Thursday, July 31, 2014

Powering an Ultra-Luminous Galaxy Cluster

In some galaxy clusters, the central intracluster gas can become dense enough to cool radiatively within the cluster’s lifetime. This can drive a continuous flow of cooling gas plunging towards the cluster’s centre. The paucity of such cooling flows suggests that in galaxy clusters where such a process might occur, some form of astrophysical feedback kicks in to prevent the development of a runaway cooling flow. A study by M. McDonald et al. (2012) of the Phoenix Cluster (SPT-CLJ2344-4243) reveals it to be one of the most massive galaxy clusters known. The Phoenix Cluster lies at a distance of almost 6 billion light years, and its mass is estimated to be ~2500 trillion times the Sun’s mass. For comparison, the Milky Way, with its few hundred billion stars, is estimated to be only ~1.5 trillion times the Sun’s mass. The Phoenix Cluster also has ~2 trillion times the Sun’s luminosity.

Artist’s illustration of the Phoenix Cluster, showing the strong flow of cooling gas sinking towards the central galaxy. Image credit: Chandra X-Ray Observatory.

Observations of the Phoenix Cluster by a number of telescopes show the presence of an extremely strong cooling flow bound for the cluster’s centre. The flow rate is estimated to be ~4000 solar masses per year. With such a tremendous inflow of material, the central galaxy of the Phoenix Cluster is undergoing a massive starburst episode, churning out new stars at a remarkable rate of ~750 solar masses per year. For comparison, the present-day star formation rate in the Milky Way is roughly one solar mass per year. The high inflow rate and the high star formation rate suggest that the astrophysical feedback to prevent the formation of a runaway cooling flow has yet to be fully established in the Phoenix Cluster.

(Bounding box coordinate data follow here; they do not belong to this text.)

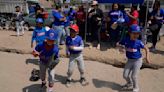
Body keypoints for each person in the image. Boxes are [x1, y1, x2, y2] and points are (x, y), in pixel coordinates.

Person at [117, 24, 150, 92]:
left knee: (134, 76)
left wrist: (147, 58)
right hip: (129, 60)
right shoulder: (126, 40)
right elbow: (118, 44)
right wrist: (120, 48)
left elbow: (146, 48)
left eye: (137, 33)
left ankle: (136, 87)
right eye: (134, 33)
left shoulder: (139, 42)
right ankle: (129, 83)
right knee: (125, 75)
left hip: (137, 61)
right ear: (129, 33)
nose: (136, 35)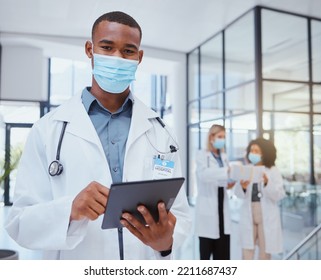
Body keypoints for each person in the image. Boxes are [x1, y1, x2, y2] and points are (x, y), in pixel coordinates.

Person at [5, 11, 191, 260]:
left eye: (128, 50)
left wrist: (166, 241)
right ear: (89, 50)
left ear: (140, 57)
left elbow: (180, 213)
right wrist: (69, 210)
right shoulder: (48, 130)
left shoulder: (162, 134)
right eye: (107, 47)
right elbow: (19, 223)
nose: (117, 57)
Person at [234, 138, 285, 260]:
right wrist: (243, 187)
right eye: (252, 150)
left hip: (265, 215)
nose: (253, 153)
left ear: (264, 153)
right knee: (247, 252)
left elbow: (279, 194)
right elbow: (238, 194)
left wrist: (267, 183)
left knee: (264, 253)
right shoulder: (246, 169)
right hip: (249, 213)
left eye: (257, 151)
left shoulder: (273, 171)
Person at [194, 124, 235, 260]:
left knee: (223, 258)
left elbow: (222, 180)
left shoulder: (223, 157)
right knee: (206, 258)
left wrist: (230, 182)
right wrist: (226, 172)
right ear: (211, 137)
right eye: (220, 137)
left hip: (222, 210)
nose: (222, 140)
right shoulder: (202, 155)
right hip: (208, 212)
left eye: (224, 137)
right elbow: (204, 175)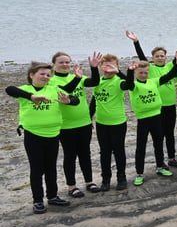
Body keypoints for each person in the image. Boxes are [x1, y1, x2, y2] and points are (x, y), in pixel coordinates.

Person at [6, 62, 79, 214]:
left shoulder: (53, 89)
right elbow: (9, 89)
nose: (46, 77)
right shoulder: (25, 90)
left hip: (53, 134)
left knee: (51, 167)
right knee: (37, 169)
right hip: (33, 135)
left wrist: (69, 101)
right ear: (31, 75)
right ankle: (38, 201)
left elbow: (75, 99)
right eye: (42, 74)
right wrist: (31, 97)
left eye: (48, 75)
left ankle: (52, 196)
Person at [126, 30, 177, 167]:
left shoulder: (169, 66)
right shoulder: (150, 68)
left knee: (170, 133)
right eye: (157, 56)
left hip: (170, 106)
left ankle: (172, 158)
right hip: (157, 108)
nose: (160, 58)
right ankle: (160, 161)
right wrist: (136, 41)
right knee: (159, 136)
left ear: (166, 57)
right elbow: (141, 56)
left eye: (162, 56)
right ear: (153, 58)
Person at [49, 51, 102, 197]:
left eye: (68, 62)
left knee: (85, 153)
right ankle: (72, 186)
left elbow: (94, 82)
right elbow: (67, 90)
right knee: (70, 155)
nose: (65, 65)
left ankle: (89, 182)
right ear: (54, 65)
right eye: (61, 62)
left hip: (84, 122)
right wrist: (77, 78)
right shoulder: (51, 82)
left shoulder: (76, 76)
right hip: (66, 125)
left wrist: (94, 68)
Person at [123, 56, 177, 185]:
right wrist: (129, 70)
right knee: (141, 146)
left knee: (158, 142)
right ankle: (139, 173)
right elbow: (128, 82)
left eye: (146, 72)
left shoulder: (154, 81)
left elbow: (170, 75)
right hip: (143, 119)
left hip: (157, 117)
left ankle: (160, 167)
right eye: (140, 73)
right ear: (136, 73)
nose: (144, 75)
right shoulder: (133, 85)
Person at [91, 54, 129, 191]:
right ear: (101, 67)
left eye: (112, 65)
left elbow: (130, 84)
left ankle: (121, 177)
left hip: (118, 123)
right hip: (101, 123)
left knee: (119, 151)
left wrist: (119, 72)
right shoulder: (98, 82)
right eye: (105, 64)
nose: (108, 67)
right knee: (105, 152)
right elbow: (94, 101)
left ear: (117, 67)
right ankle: (105, 179)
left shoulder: (119, 81)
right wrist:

At the heat of the central galaxy in the Phoenix Cluster lies a supermassive black hole that is estimated to have a mass of about 20 billion times the mass of the Sun. The supermassive black hole is also accreting material at a prodigious rate of ~60 solar masses per year, or roughly one Earth mass every two seconds. The strong cooling flow in the Phoenix Cluster is believed to be short-lived in contrast to long periods of strong astrophysical feedback; else both the central galaxy and its supermassive black hole would become too massive.

Reference:
M. McDonald et al. (2012), “A Massive, Cooling-Flow-Induced Starburst in the Core of a Highly Luminous Galaxy Cluster”, arXiv:1208.2962 [astro-ph.CO]